**Directions**
Find the line below with "left ear: (89, 168)" and the line with "right knee: (152, 225)". Output them and the lines between, exactly, but not the pictures.

(Joint position lists)
□ □ □ □ □ □ □
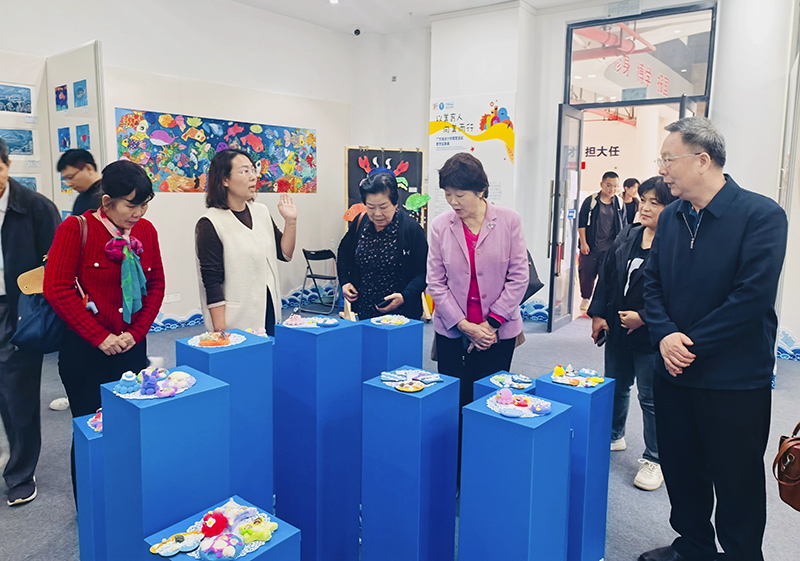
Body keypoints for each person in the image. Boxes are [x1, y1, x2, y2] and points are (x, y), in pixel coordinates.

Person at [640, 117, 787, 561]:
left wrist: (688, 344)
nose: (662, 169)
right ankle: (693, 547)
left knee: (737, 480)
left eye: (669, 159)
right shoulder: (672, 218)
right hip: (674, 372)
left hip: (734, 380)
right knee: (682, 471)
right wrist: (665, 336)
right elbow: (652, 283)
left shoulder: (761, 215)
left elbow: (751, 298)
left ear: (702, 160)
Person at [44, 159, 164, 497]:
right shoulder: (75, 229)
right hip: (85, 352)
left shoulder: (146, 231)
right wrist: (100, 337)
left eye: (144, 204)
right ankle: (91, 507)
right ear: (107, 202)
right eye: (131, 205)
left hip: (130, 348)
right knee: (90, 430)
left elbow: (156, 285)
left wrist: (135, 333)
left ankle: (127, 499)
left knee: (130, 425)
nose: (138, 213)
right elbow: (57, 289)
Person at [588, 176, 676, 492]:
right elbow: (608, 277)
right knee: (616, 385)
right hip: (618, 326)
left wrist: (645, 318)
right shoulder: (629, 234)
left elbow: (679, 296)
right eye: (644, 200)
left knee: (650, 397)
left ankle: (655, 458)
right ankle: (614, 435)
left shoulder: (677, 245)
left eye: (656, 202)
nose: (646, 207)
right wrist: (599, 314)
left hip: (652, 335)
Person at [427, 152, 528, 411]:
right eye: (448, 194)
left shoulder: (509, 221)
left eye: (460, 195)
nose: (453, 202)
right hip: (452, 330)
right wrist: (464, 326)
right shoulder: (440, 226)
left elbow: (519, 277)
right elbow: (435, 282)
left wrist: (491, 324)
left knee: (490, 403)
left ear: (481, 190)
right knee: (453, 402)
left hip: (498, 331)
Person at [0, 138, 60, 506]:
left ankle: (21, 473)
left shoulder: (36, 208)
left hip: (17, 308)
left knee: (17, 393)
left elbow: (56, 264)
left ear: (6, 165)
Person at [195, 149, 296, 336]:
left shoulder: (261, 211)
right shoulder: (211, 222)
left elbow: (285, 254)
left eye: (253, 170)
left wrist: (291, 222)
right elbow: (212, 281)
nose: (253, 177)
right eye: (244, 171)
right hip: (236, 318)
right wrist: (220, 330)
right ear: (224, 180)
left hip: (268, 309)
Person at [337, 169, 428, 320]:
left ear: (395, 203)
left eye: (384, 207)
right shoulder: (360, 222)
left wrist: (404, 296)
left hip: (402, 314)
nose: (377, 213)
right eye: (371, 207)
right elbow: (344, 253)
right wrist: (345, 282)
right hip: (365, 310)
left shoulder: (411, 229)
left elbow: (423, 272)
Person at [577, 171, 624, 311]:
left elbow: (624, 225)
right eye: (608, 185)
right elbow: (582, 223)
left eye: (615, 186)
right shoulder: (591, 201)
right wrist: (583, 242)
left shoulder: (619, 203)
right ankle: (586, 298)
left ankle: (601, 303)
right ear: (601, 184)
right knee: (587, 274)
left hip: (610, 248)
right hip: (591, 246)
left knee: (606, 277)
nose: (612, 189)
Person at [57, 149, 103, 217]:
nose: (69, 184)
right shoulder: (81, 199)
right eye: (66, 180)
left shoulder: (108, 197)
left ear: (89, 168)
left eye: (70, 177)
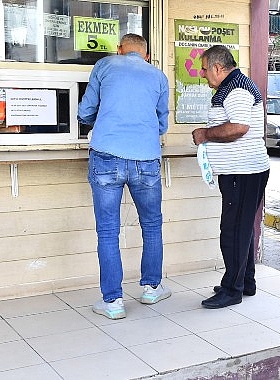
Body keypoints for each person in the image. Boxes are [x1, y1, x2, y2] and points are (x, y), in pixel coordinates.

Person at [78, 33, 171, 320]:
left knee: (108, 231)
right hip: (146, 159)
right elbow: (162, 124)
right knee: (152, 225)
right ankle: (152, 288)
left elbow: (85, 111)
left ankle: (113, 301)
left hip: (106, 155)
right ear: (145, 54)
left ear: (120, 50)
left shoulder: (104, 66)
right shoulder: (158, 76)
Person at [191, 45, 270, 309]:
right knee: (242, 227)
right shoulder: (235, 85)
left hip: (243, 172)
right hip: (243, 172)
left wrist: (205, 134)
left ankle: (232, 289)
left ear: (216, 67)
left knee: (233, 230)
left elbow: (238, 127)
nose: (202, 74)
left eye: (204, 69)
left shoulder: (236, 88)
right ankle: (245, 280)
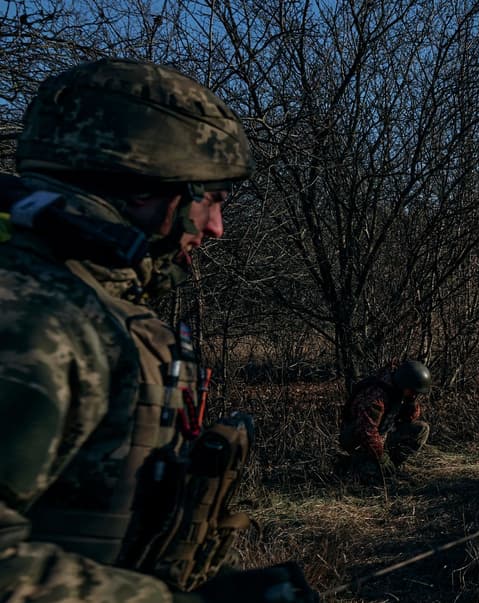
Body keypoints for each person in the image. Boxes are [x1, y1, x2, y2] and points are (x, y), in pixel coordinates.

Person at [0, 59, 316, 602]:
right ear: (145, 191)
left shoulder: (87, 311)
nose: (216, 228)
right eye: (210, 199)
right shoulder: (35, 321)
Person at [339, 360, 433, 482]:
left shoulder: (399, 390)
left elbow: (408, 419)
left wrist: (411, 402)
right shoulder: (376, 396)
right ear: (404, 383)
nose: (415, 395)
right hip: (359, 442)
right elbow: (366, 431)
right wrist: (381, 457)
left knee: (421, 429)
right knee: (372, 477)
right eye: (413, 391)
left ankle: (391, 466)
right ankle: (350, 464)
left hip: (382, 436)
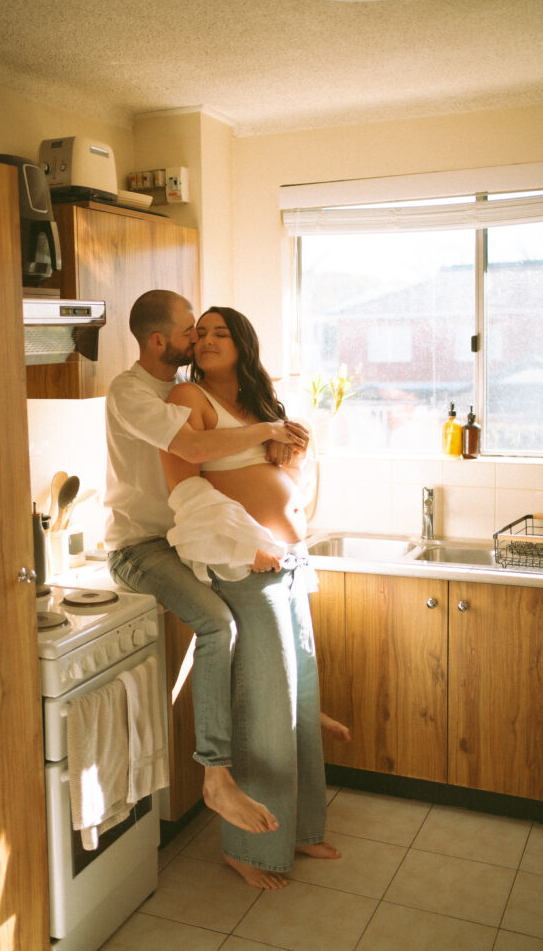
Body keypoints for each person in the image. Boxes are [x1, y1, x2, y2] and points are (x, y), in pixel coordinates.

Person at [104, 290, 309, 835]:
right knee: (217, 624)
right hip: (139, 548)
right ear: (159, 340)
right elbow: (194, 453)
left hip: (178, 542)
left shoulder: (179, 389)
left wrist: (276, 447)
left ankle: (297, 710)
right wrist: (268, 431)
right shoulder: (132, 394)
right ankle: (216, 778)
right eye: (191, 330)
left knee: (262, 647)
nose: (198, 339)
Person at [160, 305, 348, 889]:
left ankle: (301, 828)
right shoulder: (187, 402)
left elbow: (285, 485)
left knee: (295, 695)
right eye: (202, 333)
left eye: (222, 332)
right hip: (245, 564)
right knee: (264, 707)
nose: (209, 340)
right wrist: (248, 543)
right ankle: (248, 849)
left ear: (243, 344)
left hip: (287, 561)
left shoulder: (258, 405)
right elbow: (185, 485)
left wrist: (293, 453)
□ □ □ □ □ □ □
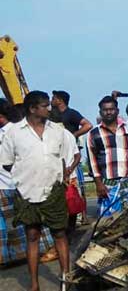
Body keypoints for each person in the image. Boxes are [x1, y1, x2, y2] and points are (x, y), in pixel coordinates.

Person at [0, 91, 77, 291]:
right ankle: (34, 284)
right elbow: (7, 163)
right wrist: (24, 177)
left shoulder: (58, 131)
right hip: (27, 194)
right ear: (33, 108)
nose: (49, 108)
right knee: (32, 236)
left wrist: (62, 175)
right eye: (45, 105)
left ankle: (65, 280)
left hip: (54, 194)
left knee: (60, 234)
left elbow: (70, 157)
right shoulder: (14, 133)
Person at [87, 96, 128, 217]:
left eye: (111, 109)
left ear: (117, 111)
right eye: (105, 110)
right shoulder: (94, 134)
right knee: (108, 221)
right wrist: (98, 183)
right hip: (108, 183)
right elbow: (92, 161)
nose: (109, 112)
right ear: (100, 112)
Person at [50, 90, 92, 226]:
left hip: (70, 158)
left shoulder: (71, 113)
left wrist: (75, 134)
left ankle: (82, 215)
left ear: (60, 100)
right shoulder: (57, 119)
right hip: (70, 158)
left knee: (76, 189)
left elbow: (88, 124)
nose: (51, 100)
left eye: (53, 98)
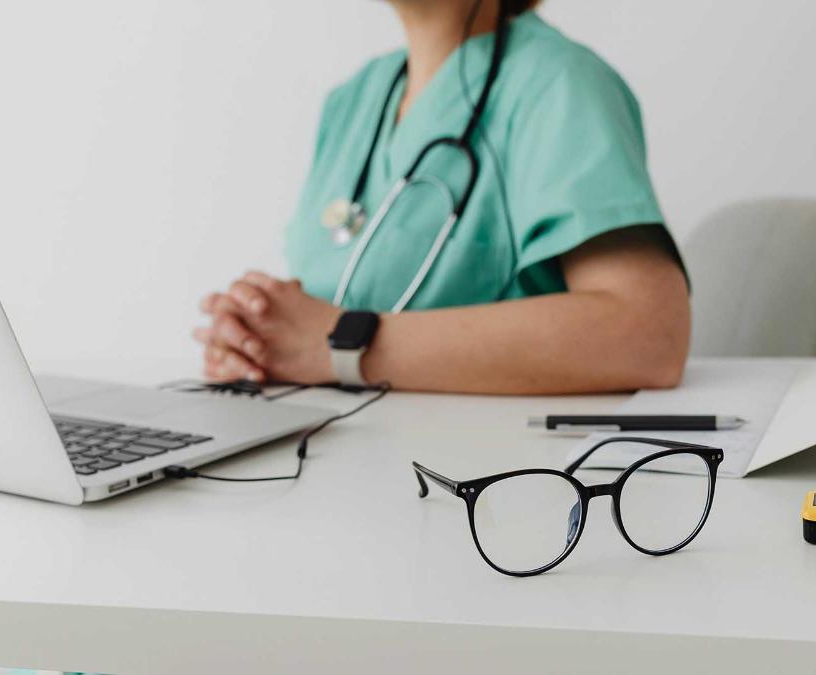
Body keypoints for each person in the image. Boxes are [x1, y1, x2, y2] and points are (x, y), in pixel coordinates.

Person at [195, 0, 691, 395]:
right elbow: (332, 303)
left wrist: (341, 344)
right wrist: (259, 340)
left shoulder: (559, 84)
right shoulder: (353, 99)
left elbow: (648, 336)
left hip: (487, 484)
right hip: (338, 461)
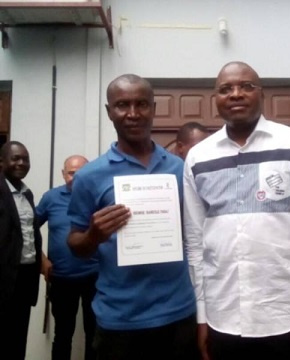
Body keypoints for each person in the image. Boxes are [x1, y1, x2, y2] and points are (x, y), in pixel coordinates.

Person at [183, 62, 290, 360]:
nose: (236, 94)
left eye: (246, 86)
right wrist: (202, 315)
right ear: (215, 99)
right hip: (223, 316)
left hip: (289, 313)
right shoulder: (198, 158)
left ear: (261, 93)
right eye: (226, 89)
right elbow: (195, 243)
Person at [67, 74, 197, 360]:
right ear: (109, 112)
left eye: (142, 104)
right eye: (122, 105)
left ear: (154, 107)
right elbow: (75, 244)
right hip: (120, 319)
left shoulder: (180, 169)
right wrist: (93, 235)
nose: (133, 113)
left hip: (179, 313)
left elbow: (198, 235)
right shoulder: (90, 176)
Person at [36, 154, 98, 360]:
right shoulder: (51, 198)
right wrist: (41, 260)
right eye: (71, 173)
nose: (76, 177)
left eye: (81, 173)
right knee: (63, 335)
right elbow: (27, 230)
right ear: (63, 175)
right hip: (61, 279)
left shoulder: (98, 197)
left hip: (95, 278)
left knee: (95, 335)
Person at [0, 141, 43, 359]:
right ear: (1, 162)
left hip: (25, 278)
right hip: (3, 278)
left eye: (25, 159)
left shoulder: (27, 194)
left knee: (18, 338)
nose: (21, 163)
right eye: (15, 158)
□ □ □ □ □ □ □
**Result of the task**
left ear: (89, 168)
left eye: (70, 177)
Body keypoints for each person in the image. Boxes are [x1, y1, x2, y2] and points are (x, y), in pixel coordinates.

Person at [78, 33, 171, 320]:
left knee: (108, 231)
right hip: (146, 159)
right elbow: (162, 124)
right knee: (152, 225)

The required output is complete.